We can compare the input images to the autoencoder with the output images to see how accurate the encoding/decoding becomes during training. Remember, in the architecture above we only have 2 latent neurons, so in a way we’re trying to encode the images with 28 x 28 = 784 bytes of information down to 2 bytes of information. This is not entirely true because the latent neurons are not clipped to the range [0, 255]. It would be more accurate to say that the autoencoder is a nonlinear feature transformation that maps a 784 dimensional space down to a 2 dimensional space.

Here is an animation that shows the evolution over time of some input images and the corresponding output images of the network.

Animation of the input and output layer of the network over time.

As you can see, there’s a bit of a grey offset in the images. This is because the last layer of the network doesn’t clip the pixel values to the range [0, 255]. I found that adding a ReLU over the read-out layer can help remove this offset: I’m sure there are other ways to get rid of this offset too. For instance, you could apply a softmax over the last layer and multiply with 255.

out = tf.nn.relu(fc_layer(l5, 50, 28*28))

With this modification, the animation looks as follows:

Animation of the input and output layer of the network with a ReLU over the read-out layer.

From this figure it is evident that the network actually converges pretty quickly and then spends quite some time tweaking the few incorrect outcomes. Notice that the encoding/decoding of the images removes a lot of nuance from the images: for instance the 2 1 pair on the second row has a lot of detail on the left that does not appear on the right.
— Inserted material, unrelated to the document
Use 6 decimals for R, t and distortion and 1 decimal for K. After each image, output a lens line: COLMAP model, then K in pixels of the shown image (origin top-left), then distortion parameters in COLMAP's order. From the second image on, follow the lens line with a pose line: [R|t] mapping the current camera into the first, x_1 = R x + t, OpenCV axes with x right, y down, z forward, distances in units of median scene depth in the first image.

To look at how the latent space maps images from different digits, we can feed some test set images through the network and record the values of the latent neurons. Here is a scatter plot of this latent space for the first 1000 images from the test set:

Plot of the latent space for the first 1000 digits of the test dataset. Plot of the latent space for the first 1000 digits of the test dataset.

It can be seen that the latent space for the digit 1 is quite well defined, as well as that for 0 and 6. However, the mappings strongly overlap for the digits 4 and 9 as well as for 3 and 8. Note that this mapping is not necessarily a clustering of the data points: there is nothing in the network structure that requires the images of the same digit to lie in the same area of the latent space. For an exploration of clustering the MNIST dataset, see Chris Olah’s blog. The only requirement is that the encoding is such that the decoder network can reconstruct the input image accurately.
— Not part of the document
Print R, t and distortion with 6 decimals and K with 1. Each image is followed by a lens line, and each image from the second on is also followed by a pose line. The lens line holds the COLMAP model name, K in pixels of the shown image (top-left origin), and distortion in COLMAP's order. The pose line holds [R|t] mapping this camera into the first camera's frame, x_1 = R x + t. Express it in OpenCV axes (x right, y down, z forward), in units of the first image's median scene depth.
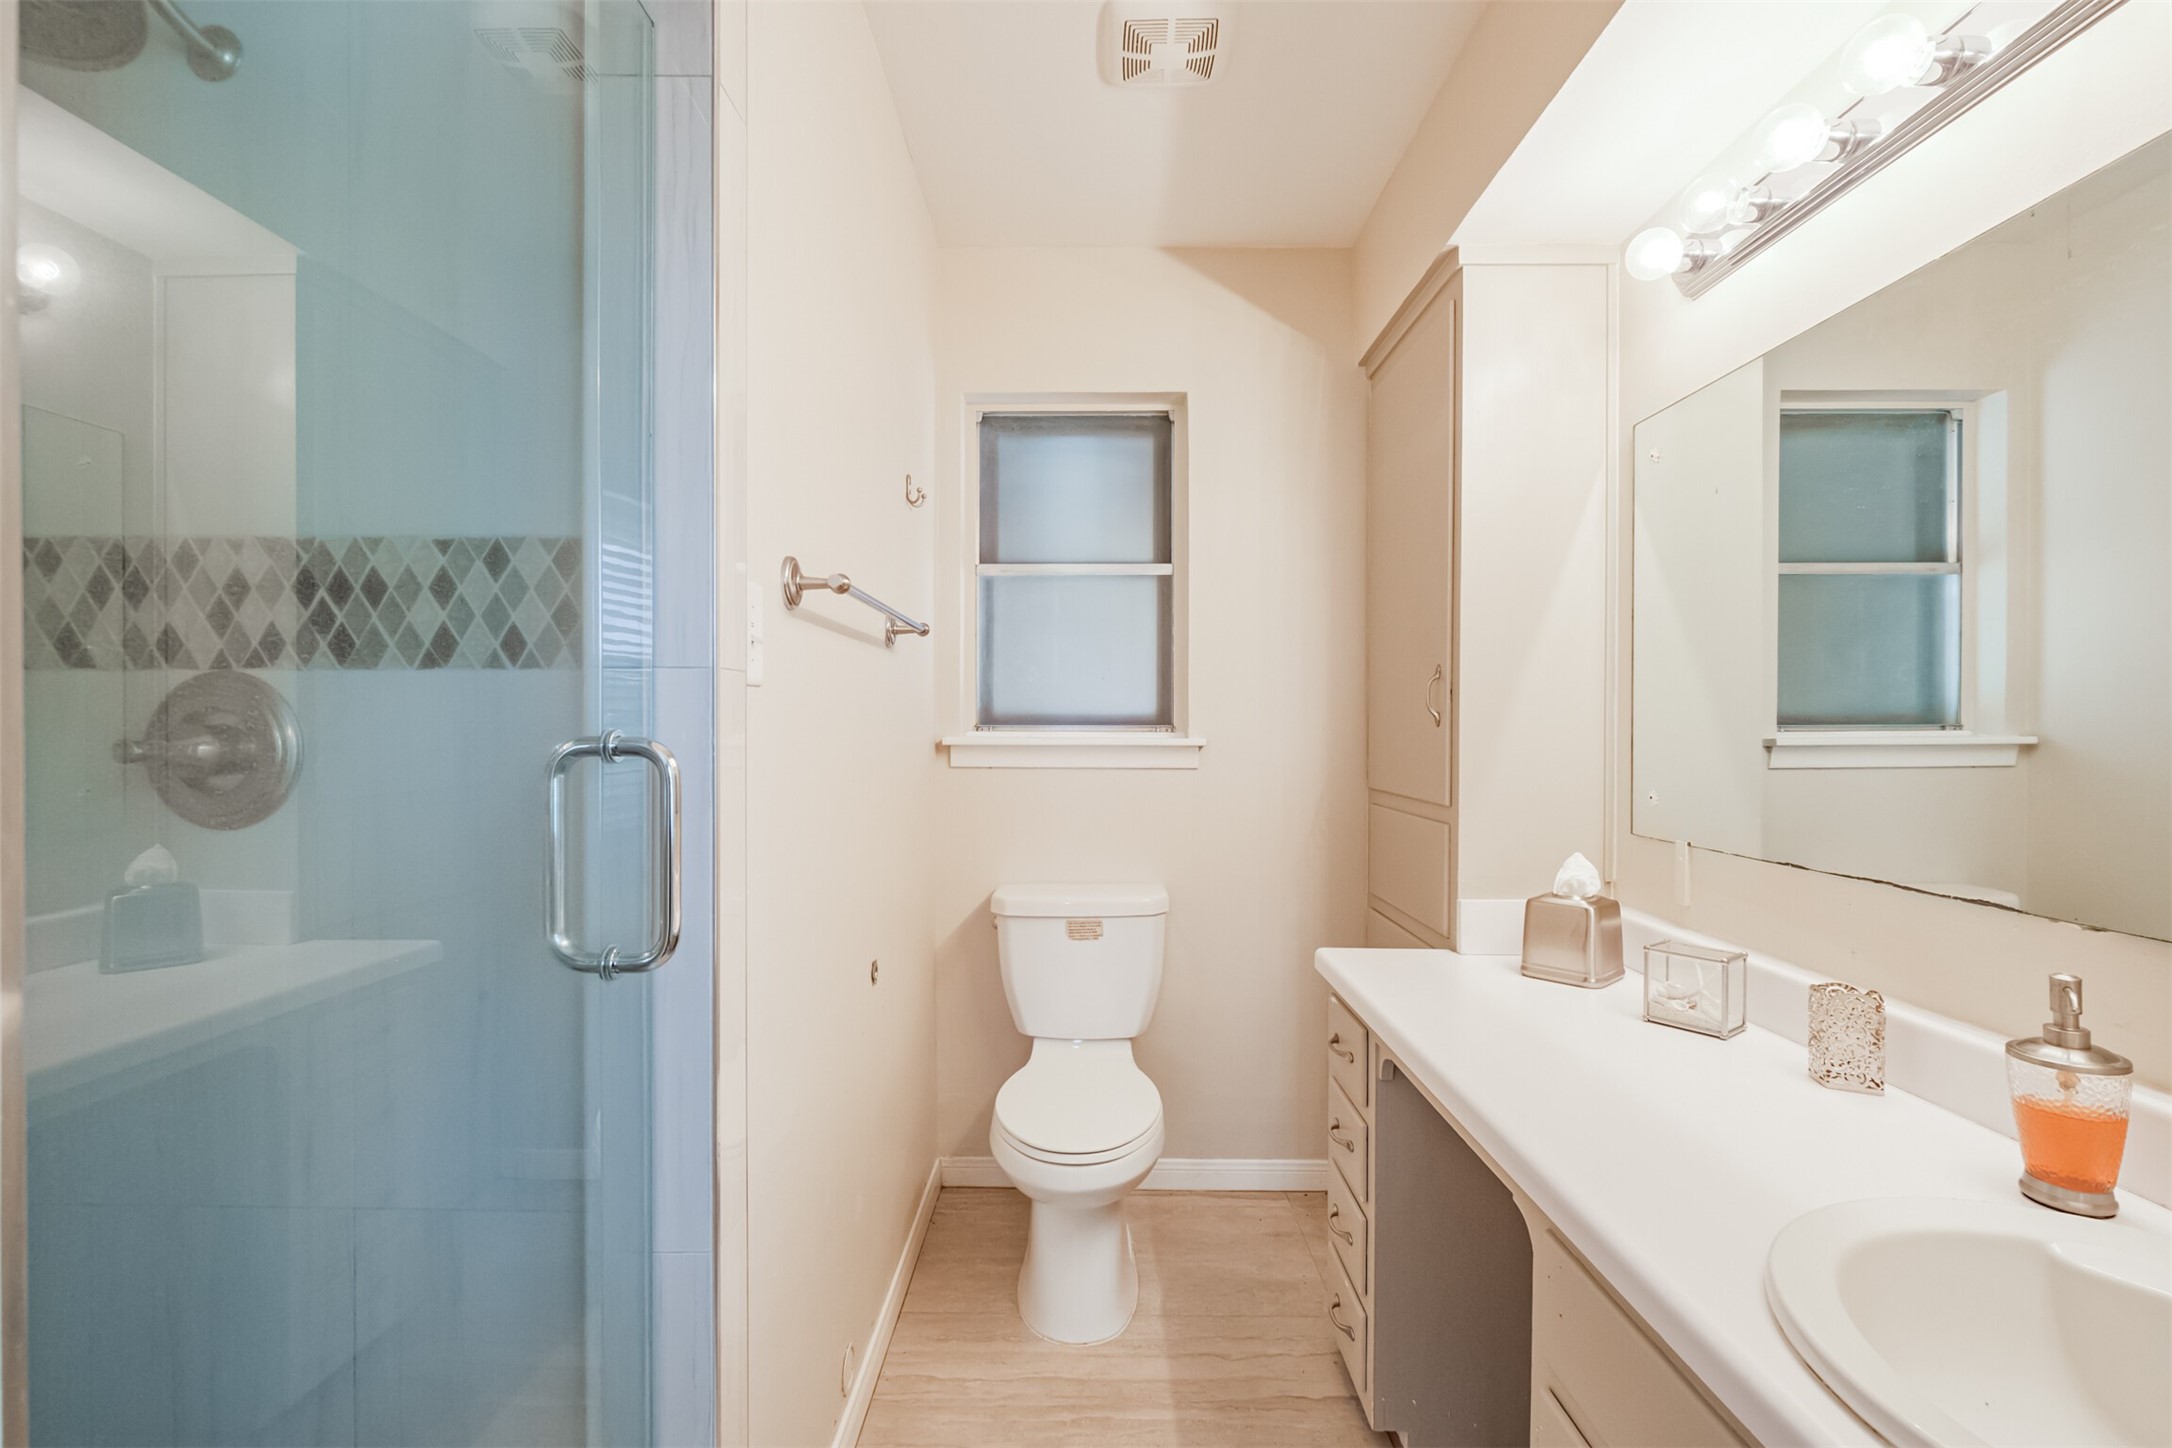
lens RADIAL K [[944.2, 0, 1064.5], [0, 944.2, 728.9], [0, 0, 1]] dist [0.012785, -0.002474]
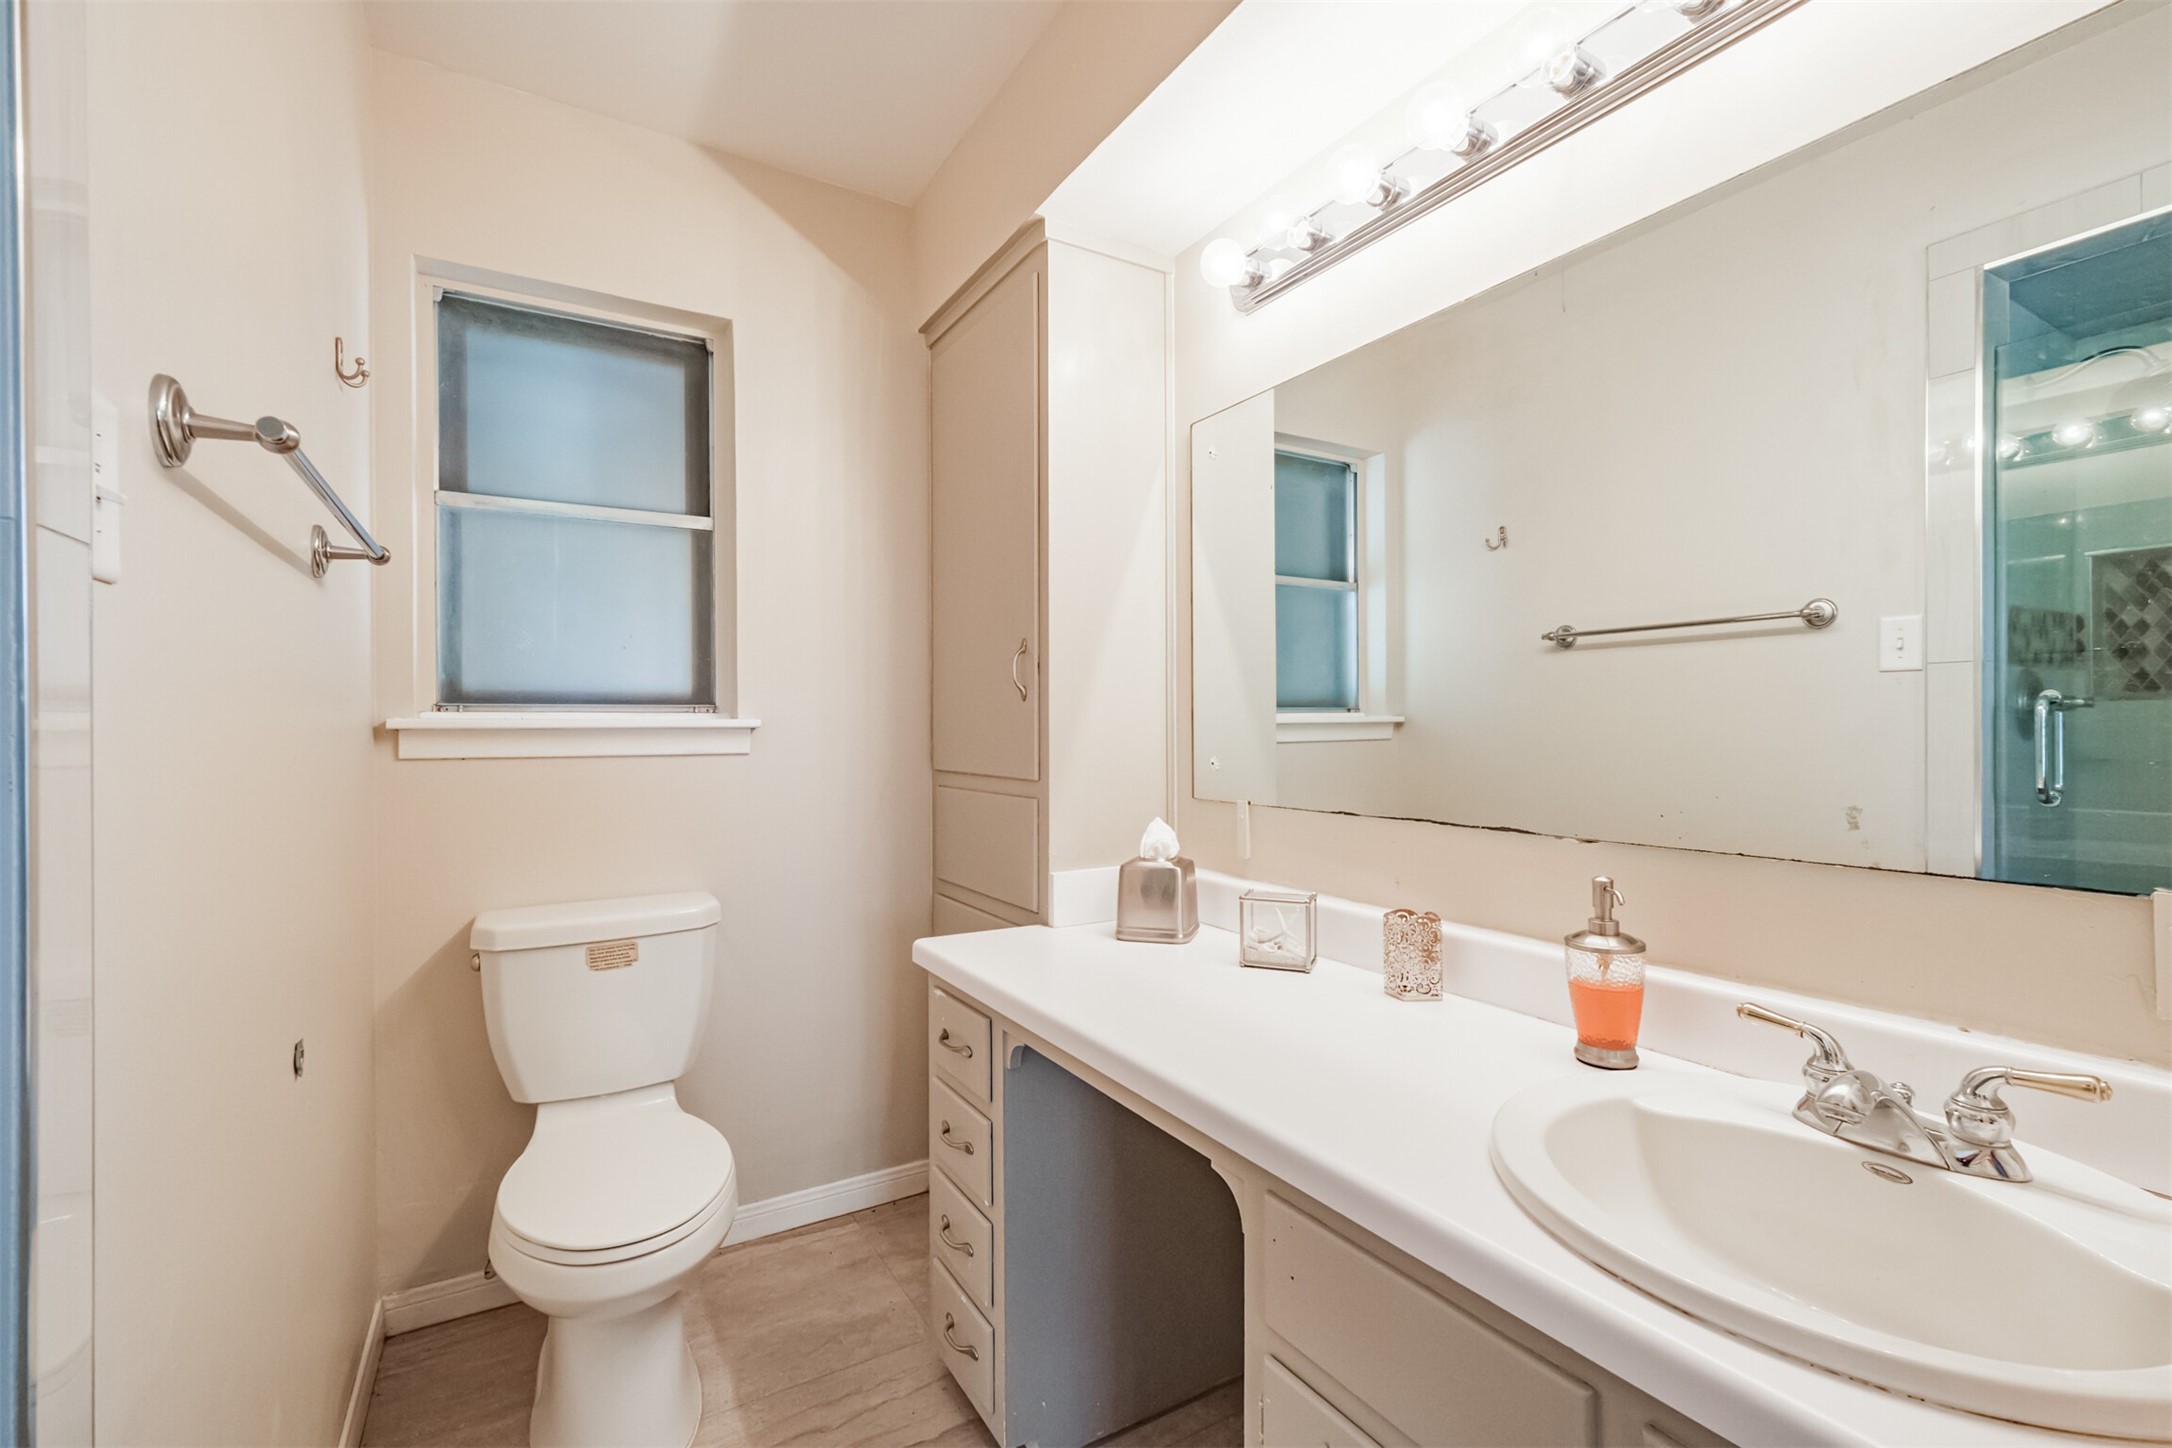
lens RADIAL K [[944.2, 0, 1065.9], [0, 944.2, 725.9], [0, 0, 1]] dist [0.012785, -0.002474]
pose [[0.855149, -0.003506, 0.518371, -0.080192], [0.006174, 0.999975, -0.003422, 0.027221], [-0.518346, 0.006127, 0.855149, 0.135632]]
Finally, we can take a point in the latent space and see the image that the decoder network constructs from it. Below is an animation where we walk around a circle in the latent space and show the corresponding output image. This animation shows how digits are transformed into their neighboring digits in the latent space.

Animation of a path through the latent space and the corresponding output images. Note that the mapping here is slightly different than in the previous figure, because this is generated from a different run.

That’s it! The full code can be found on GitHub. I hope you learned something from this post, I know I did!